>> Begin Extracted records

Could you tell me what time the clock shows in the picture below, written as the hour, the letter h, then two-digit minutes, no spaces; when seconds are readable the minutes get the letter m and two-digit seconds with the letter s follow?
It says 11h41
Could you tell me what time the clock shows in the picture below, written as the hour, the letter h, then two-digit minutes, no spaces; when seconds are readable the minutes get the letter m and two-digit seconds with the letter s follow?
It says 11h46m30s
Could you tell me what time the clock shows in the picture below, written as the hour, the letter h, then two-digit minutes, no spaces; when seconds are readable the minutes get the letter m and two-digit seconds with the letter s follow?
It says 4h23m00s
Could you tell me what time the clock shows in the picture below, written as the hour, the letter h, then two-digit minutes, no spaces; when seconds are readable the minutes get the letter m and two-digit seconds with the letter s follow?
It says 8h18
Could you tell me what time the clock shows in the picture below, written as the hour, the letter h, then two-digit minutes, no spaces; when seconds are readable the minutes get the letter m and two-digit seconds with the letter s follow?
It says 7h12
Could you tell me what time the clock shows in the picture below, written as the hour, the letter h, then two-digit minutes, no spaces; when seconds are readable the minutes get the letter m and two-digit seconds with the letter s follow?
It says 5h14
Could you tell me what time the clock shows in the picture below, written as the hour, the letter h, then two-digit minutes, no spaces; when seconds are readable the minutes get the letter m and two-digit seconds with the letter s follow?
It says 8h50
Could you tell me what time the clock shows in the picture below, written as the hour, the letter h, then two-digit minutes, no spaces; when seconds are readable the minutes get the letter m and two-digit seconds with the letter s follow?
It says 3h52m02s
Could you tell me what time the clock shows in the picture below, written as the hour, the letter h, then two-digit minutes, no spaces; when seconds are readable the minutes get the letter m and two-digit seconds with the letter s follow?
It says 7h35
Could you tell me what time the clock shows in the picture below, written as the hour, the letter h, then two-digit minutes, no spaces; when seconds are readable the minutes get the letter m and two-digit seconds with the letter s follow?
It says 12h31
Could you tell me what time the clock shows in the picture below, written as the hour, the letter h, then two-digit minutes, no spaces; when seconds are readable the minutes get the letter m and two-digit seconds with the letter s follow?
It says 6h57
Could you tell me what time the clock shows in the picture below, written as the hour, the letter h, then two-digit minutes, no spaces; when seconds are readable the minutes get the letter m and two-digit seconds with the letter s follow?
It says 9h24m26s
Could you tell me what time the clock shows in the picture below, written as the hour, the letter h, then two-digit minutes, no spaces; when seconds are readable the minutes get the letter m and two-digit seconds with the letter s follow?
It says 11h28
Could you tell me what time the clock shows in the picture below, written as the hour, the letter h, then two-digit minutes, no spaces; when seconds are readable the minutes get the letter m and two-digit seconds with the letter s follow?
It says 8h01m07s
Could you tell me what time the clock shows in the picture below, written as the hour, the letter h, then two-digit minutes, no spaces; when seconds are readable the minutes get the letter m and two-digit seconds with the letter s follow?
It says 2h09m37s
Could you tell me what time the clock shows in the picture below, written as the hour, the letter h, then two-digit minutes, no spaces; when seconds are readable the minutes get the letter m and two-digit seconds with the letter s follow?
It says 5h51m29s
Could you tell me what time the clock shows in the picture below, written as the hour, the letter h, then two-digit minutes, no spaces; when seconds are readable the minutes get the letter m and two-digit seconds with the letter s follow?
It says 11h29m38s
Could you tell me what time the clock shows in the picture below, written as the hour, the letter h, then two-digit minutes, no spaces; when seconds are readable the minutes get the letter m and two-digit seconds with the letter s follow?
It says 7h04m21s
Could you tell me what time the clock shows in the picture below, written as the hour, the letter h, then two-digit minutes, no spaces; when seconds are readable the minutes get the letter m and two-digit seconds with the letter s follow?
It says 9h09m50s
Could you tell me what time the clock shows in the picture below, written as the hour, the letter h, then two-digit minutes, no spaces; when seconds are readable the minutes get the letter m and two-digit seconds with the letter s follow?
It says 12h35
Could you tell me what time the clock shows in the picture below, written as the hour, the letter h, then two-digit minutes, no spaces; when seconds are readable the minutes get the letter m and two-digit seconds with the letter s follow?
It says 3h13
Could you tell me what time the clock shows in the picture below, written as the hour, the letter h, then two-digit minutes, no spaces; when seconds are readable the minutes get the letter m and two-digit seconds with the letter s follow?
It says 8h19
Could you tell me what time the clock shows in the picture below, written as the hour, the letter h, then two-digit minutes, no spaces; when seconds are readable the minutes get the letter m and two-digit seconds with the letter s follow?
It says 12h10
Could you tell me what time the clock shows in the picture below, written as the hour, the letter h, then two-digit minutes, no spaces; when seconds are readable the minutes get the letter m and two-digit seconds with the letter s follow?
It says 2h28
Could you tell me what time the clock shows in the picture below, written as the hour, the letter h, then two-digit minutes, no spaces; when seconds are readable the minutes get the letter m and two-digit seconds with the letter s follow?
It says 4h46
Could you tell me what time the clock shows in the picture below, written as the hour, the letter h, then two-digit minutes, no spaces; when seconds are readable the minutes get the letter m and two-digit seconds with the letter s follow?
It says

>> End Extracted records

*Short exercise:*
Please rewrite the listing from its first line through the line containing "It says 4h23m00s", changing "clock" to "watch" and leaving everything else unchanged.

*Worked answer:*
Could you tell me what time the watch shows in the picture below, written as the hour, the letter h, then two-digit minutes, no spaces; when seconds are readable the minutes get the letter m and two-digit seconds with the letter s follow?
It says 11h41
Could you tell me what time the watch shows in the picture below, written as the hour, the letter h, then two-digit minutes, no spaces; when seconds are readable the minutes get the letter m and two-digit seconds with the letter s follow?
It says 11h46m30s
Could you tell me what time the watch shows in the picture below, written as the hour, the letter h, then two-digit minutes, no spaces; when seconds are readable the minutes get the letter m and two-digit seconds with the letter s follow?
It says 4h23m00s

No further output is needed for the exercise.